I feel alone and alienated. I imagine it is my own fault.
There are several theories I developed concerning this. Perhaps it is the "spiritual", narcissistic-fix-all rugs I tend to sweep things under, which I use to establish and nurture my internal equilibrium. Thus, according to the nature of my posts and my speech, I tend to be negative and down-trodden, or "holier than thou", or like "anyone can fix that problem if they use a little mysticism". I imagine it may have put people off.
The second theory is that I don't show appropriate reciprocity in relationships due to lack of skill or self-absorption. I don't give enough or the right amount of feedback or reps or praise. I don't read people's blogs enough, and become active enough.
The third theory is that I'm just bland. Nothing I say is saucy, cute or controversial enough. Combine this with the idea that I'm a 40 year old virgin with moderate attractiveness, apparently low earning potential, and a small penis, and you have a recipe for insignificance.
The fourth theory is that I'm simply disturbing.
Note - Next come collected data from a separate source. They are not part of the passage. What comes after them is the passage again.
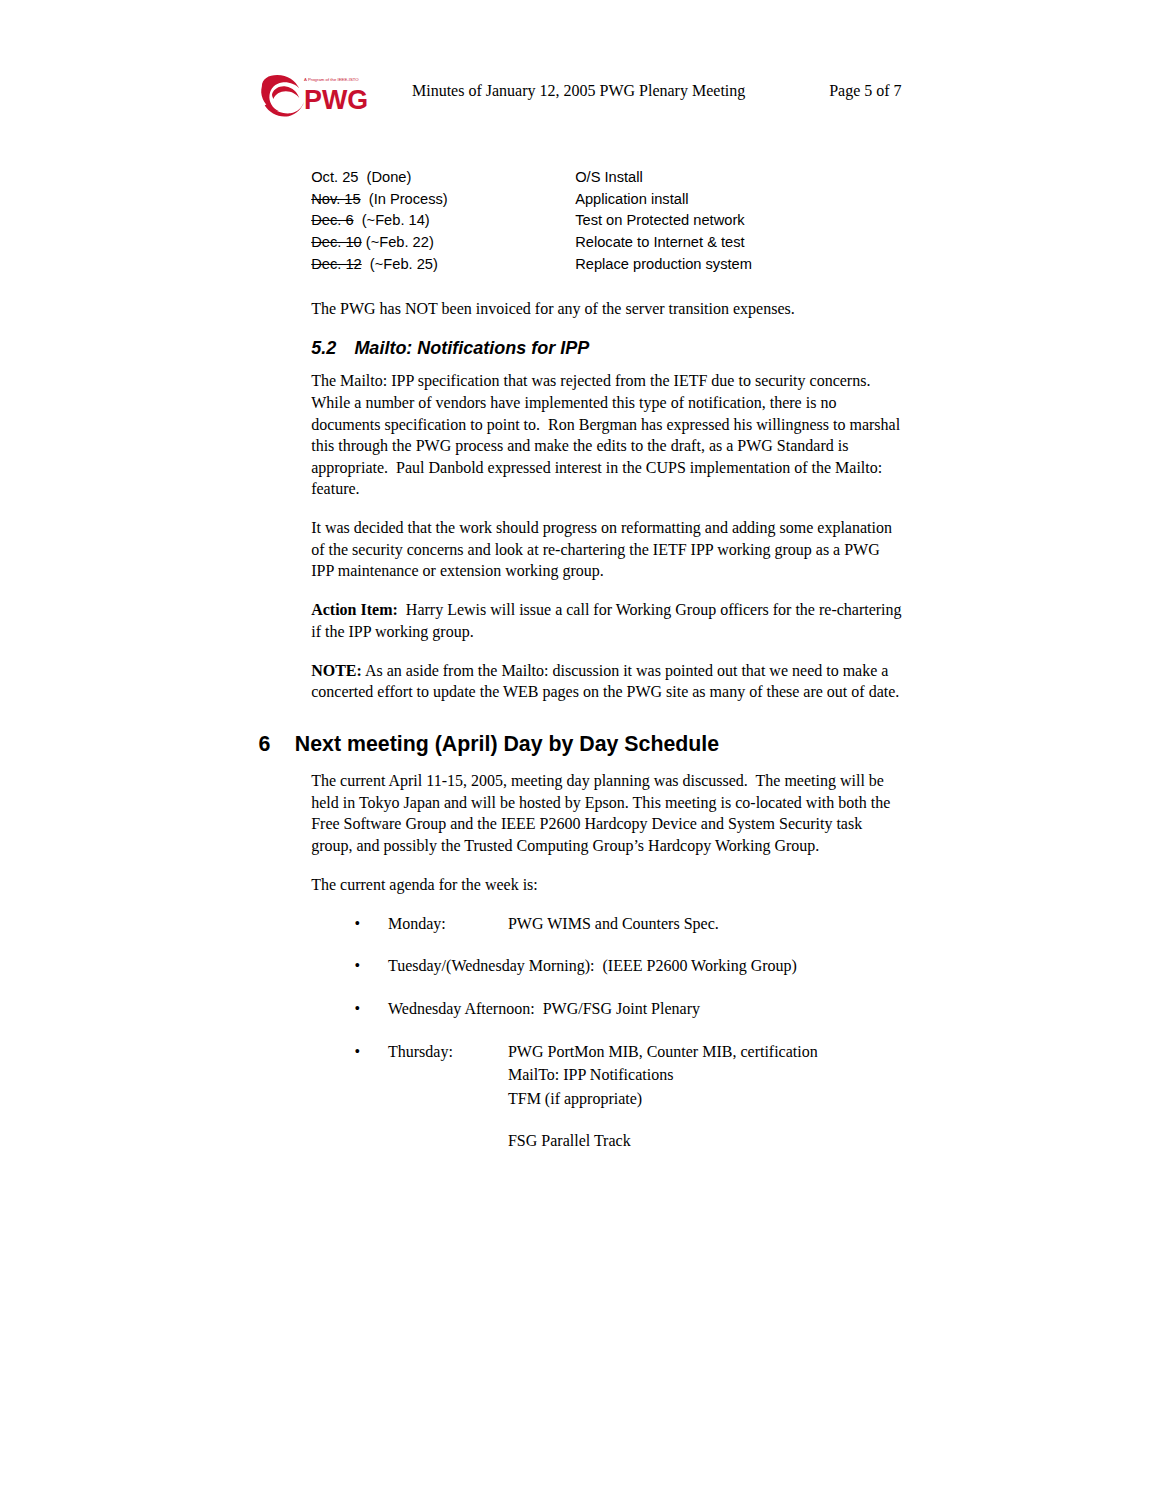A Program of the IEEE-ISTO PWG
Minutes of January 12, 2005 PWG Plenary Meeting Page 5 of 7
| Oct. 25 (Done) | O/S Install |
| Nov. 15 (In Process) | Application install |
| Dec. 6 (~Feb. 14) | Test on Protected network |
| Dec. 10 (~Feb. 22) | Relocate to Internet & test |
| Dec. 12 (~Feb. 25) | Replace production system |
The PWG has NOT been invoiced for any of the server transition expenses.
5.2 Mailto: Notifications for IPP
The Mailto: IPP specification that was rejected from the IETF due to security concerns. While a number of vendors have implemented this type of notification, there is no documents specification to point to. Ron Bergman has expressed his willingness to marshal this through the PWG process and make the edits to the draft, as a PWG Standard is appropriate. Paul Danbold expressed interest in the CUPS implementation of the Mailto: feature.
It was decided that the work should progress on reformatting and adding some explanation of the security concerns and look at re-chartering the IETF IPP working group as a PWG IPP maintenance or extension working group.
Action Item: Harry Lewis will issue a call for Working Group officers for the re-chartering if the IPP working group.
NOTE: As an aside from the Mailto: discussion it was pointed out that we need to make a concerted effort to update the WEB pages on the PWG site as many of these are out of date.
6 Next meeting (April) Day by Day Schedule
The current April 11-15, 2005, meeting day planning was discussed. The meeting will be held in Tokyo Japan and will be hosted by Epson. This meeting is co-located with both the Free Software Group and the IEEE P2600 Hardcopy Device and System Security task group, and possibly the Trusted Computing Group’s Hardcopy Working Group.
The current agenda for the week is:
Monday:
PWG WIMS and Counters Spec.
Tuesday/(Wednesday Morning): (IEEE P2600 Working Group)
Wednesday Afternoon: PWG/FSG Joint Plenary
Thursday:
PWG PortMon MIB, Counter MIB, certification
MailTo: IPP Notifications
TFM (if appropriate)
FSG Parallel Track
That people are serious creeped-out by me.
The fifth theory is that people sense that because of my job or life or other issues I'm tied up and unavailable for any relationship or friendship, and they can get so much more from other sources more easily.
I entreat you to confirm or discuss these theories or present your own. I query what remedies there may be, if any. Also, what MBTI types do you imagine would be best for me to improve my socialization?
Further, although making pm and rep and wall communications provide some happiness...if I had them...I wonder about face to face relationships as well. Some you have interactions in the forums or on the internet which develop into "real-life" friendships, socialization and relationships. I mean with everything, not just TYPOc. I entreat you to discuss that.
Further although I like meeting other unicorns or INFPs, it seems that is not the correct path for finding the most interesting interactions overall, and certainly not for relationship...as if a 40 year old virgin could have any relationships. Thus, how, wherein and what would be the best path to encounter personalities for meaningful relationships? Where do you intersect with those?
I think in our culture it might be easier for INFP women. I mean if you are cute, then suitors will be tenacious enough climb the defenses. But for a conflict avoidant, hyper-sensitive male, it seems that my relationship status is insurmountable considering my other liabilities. Plus, I have little availability since my job takes so much out of me.
Finally I think I've posted in the correct section, since my thoughts are generally personal and anecdotal. Perhaps I relate anything else here concerning my relationships progresses and failures, or any other journalizations I feel like.